Personne ne sera déclaré juste devant lui (Dieu) parce qu’il aura accompli les œuvres demandées par la Loi (Romains 3.20). L’homme est déclaré juste par la foi (Romains 3.28).

Verset 13

Je continue le texte.

La mer avait rendu ses naufragés, la mort et le royaume des morts avaient rendu ceux qu’ils détenaient. Et tous furent jugés, chacun conformément à ses actes (Apocalypse 20.13).

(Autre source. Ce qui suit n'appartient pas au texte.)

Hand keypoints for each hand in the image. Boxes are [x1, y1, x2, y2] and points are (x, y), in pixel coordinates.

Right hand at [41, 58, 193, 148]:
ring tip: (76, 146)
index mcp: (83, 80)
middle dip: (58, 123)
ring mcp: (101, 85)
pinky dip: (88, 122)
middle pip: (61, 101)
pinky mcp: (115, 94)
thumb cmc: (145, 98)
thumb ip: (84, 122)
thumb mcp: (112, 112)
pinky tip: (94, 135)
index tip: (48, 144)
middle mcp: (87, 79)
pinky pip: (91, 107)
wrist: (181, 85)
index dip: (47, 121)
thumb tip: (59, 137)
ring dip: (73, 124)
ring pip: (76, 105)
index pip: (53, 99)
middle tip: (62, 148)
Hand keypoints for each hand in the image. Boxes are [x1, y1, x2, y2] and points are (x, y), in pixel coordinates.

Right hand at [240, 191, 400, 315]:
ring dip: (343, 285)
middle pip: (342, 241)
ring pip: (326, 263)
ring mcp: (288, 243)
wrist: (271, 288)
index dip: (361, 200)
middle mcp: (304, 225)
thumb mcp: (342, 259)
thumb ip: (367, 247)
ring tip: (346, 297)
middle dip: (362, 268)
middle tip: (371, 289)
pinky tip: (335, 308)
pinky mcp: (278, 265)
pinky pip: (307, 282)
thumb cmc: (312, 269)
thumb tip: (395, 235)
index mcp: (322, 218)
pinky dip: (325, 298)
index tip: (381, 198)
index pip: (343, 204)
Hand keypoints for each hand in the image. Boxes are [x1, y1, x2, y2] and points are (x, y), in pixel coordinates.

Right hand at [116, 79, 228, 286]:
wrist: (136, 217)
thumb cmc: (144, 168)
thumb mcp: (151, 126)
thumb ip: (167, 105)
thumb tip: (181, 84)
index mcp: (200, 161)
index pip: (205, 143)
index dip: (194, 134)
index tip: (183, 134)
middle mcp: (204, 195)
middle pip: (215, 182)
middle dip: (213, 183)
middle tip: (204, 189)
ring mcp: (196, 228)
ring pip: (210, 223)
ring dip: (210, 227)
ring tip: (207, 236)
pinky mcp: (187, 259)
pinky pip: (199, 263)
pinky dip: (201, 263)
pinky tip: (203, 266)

Les anciens étaient particulièrement horrifiés de voir des cadavres jetés à la mer. Au travers des siècles, « la mer » a englouti des centaines de millions de personnes. Quant à « la mort », elle représente la terre ferme, les cimetières et les charniers.

Dans l’Ancien Testament, le mot « Shéol » traduit par « séjour des morts » apparaît 67 fois. Il désigne le lieu où vont les morts, qu’ils soient justes ou impies. Dans le Nouveau Testament, « le séjour des morts » revient dix fois et désigne toujours un lieu de châtiment, une sorte de pénitencier où vont les âmes des êtres humains qui meurent sans avoir reçu la vie éternelle.

Ici, autant « la mer » que « la mort » sont dépeintes comme des monstres voraces qui ont avalé des corps humains, mais qui sont forcées de les dégurgiter, de les rendre à « la deuxième résurrection ». Une fois ressuscités, les corps sont réunis à leurs âmes qui se trouvent dans « le séjour des morts ». Ces êtres humains reconstitués sont alors traduits en justice, condamnés et jetés dans l’étang de feu pour l’éternité. Voilà un passage à vous faire dresser les cheveux sur la tête.